We (actually) do not know whether DFB director Oliver Bierhoff is one of the respondents. But he definitely belongs to the camp of the optimistic. In an interview with the “Stuttgarter Zeitung” and the “Stuttgarter Nachrichten” he admitted that he would trust the DFB team to win another title in 2022. “Despite the respect for the opponents and the difficulties we had recently, this is a realistic goal – because we have a high quality team, even if we haven’t quite brought it on against Liechtenstein. As Germans For the national team, we always have to claim to go to a tournament like this in order to win it in the end. “

That’s probably true. Even if “The Team” with their achievements since triumphing at the Confederation Cup 2017 has moved further and further away from this claim. In the meantime, there has been a considerable gap. Will it help the fragile construct that Flick took over that everything can be trusted? Questionable. Even more questionable: does it actually correspond to reality? Sure, the quality of the individual players is tremendous. But not across the board. The deficits are known: A striker is missing. And until someone matures again who revives the great tradition of the “Neuner” and “Elfer”, that takes time. Even if it doesn’t have to be a Robert Lewandowski or an Erling Haaland. Flick sees it this way: “We would have liked to have scored one or two more goals. We created chances, but it is not a matter of course that the team is convinced that they will score goals. We have to get that.”

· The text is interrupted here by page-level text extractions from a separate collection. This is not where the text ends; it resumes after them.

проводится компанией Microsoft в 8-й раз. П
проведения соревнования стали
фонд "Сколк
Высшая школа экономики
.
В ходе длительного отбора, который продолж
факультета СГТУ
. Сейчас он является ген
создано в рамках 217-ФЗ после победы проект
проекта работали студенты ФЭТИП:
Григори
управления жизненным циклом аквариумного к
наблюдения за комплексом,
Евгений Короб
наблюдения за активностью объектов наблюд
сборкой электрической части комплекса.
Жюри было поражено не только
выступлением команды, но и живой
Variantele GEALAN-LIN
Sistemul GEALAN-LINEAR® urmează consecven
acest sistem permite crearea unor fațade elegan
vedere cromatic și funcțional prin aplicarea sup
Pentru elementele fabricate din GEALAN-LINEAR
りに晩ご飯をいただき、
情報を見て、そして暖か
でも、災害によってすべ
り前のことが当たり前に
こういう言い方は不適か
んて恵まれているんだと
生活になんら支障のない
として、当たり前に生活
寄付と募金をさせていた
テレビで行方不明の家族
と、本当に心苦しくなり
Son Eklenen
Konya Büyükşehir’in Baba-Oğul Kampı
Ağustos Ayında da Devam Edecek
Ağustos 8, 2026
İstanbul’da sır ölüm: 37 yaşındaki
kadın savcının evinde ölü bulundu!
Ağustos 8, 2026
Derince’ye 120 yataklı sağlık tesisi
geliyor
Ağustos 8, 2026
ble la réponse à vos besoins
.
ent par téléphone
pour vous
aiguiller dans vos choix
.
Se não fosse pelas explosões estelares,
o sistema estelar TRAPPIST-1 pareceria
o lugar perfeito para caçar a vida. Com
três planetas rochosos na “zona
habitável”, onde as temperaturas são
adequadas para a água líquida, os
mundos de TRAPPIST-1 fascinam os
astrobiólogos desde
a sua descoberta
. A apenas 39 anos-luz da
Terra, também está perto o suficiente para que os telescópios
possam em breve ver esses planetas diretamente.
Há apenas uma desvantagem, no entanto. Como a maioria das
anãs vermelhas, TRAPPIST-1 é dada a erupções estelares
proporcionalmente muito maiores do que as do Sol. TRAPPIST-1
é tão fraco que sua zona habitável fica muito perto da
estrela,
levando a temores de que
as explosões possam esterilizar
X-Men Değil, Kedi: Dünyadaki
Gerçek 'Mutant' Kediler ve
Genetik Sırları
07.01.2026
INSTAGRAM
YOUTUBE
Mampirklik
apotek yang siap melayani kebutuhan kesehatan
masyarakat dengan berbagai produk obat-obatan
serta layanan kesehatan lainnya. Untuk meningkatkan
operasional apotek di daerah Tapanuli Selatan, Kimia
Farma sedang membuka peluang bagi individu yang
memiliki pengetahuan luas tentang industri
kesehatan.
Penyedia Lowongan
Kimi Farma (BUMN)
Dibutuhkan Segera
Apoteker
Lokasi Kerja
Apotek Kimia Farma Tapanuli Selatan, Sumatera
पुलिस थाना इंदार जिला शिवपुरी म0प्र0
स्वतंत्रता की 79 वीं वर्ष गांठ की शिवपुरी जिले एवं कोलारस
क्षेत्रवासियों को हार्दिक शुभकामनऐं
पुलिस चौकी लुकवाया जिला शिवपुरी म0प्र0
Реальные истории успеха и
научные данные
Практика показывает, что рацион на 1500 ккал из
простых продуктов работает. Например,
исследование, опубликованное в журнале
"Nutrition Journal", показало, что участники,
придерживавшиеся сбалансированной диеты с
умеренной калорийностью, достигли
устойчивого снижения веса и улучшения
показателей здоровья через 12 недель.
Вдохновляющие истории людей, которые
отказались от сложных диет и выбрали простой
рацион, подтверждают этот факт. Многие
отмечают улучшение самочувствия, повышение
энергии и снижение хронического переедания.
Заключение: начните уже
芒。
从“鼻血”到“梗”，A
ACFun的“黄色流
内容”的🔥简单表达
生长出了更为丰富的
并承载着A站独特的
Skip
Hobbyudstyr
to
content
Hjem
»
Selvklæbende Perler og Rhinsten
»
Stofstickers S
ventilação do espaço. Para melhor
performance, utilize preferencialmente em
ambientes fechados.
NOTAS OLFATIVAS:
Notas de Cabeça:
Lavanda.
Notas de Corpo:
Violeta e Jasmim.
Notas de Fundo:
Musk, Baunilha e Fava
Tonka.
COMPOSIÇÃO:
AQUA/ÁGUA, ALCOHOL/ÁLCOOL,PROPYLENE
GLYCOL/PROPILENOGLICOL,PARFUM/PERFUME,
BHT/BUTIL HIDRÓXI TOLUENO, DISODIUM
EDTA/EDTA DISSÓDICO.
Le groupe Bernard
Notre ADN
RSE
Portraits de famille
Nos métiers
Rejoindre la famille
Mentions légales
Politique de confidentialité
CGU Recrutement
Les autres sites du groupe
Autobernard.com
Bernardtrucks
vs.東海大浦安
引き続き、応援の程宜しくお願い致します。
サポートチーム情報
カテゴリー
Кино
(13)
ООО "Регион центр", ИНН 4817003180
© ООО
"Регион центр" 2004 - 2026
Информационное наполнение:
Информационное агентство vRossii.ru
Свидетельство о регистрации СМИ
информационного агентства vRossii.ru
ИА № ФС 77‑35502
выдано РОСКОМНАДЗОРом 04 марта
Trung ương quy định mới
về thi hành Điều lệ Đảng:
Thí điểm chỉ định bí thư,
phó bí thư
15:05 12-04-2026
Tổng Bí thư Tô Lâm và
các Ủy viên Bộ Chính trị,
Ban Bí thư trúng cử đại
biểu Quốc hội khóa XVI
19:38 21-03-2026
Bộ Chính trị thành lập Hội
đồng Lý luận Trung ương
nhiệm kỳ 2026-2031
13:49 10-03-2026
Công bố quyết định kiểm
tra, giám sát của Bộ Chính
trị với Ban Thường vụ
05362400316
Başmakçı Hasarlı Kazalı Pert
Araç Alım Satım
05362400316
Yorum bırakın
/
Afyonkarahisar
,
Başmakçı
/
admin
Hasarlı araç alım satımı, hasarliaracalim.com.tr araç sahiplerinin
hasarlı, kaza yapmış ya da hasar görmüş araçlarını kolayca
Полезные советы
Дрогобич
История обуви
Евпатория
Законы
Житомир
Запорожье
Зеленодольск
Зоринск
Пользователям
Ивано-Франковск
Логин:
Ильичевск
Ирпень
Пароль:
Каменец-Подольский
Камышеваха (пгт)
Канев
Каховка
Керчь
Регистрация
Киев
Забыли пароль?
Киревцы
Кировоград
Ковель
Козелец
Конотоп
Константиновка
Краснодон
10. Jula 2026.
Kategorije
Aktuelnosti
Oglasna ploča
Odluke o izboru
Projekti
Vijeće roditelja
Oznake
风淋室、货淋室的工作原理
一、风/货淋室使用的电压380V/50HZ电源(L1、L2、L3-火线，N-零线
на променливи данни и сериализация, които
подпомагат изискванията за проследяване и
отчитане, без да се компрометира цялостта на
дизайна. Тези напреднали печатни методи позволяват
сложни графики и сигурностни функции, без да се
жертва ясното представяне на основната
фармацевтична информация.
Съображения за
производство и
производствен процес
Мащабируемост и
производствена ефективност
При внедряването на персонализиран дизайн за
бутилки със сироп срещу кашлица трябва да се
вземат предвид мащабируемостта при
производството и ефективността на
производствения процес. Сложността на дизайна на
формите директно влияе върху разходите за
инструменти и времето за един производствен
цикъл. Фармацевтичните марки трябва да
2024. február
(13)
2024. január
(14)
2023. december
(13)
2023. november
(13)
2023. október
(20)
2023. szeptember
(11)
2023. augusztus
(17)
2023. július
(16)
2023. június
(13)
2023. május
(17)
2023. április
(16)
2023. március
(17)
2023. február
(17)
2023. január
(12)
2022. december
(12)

Flick had seen a few good approaches …

And on the right back, not everything is (yet) fine again. Ridle Baku is the name of hope. And rightly so. He has shown outstanding performances at VfL Wolfsburg. He was offensive but mostly more present than defensive. A little more balance would be good in the national team. Against Liechtenstein he played erratically and imprecisely. It may take a little longer than hoped for hopes to turn Baku into top performers. And what’s in the back left? Sure, Robin Gosens plays there. But in principle it is like Baku with him. He, too, is more of a man who thinks ahead and plays. How defensive he is in the really big and the very close games is still not fully understood, no matter how outstanding he was at Atalanta Bergamo, no matter how furious he played against a mostly disastrous Portugal at the European Championship.

The list of problems is by no means ticked off. There are still the standards. They now have their own trainer. It’s called Mads Buttgereit. And after the Liechtenstein game he should have seen again how much work he still has to do. The corners and free kicks, they were about as remarkable as the end result. Another thing: Flick has to drive out the inexplicable sluggishness of Löw’s final years and give them speed – there is a lack of potential with Serge Gnabry, Jamal Musiala, Leroy Sané, Marco Reus, Kai Havertz, Timo Werner and whatever their names are not.

And then there is the pressing. The key to Flick’s great success at FC Bayern. From autumn 2019, he transformed the starving club into an all-round winner in a hurry. And the pressing was now also the key to the surprising success of the Italians at the EM. Even before St. Gallen he had agreed that the current best teams on the continent had achieved success with “high ball wins”. He had already discovered a bit of this against Liechtenstein: “We saw that the team is ready to put the opponent under direct pressure,” he said and praised: “We won the ball early and everyone was well involved.” First successful team building measures, so to speak. That is also very important. Because a conspiratorial group, a well-rehearsed team in which every trade intervenes – the DFB-Elf has not been for years. Italy is the model. The way from the low point to the title takes three years. Flick doesn’t even have one and a half. Time to panic? No. But (little) time for a lot of work. Flick says: “Every beginning is not always easy.” But who would really have thought that?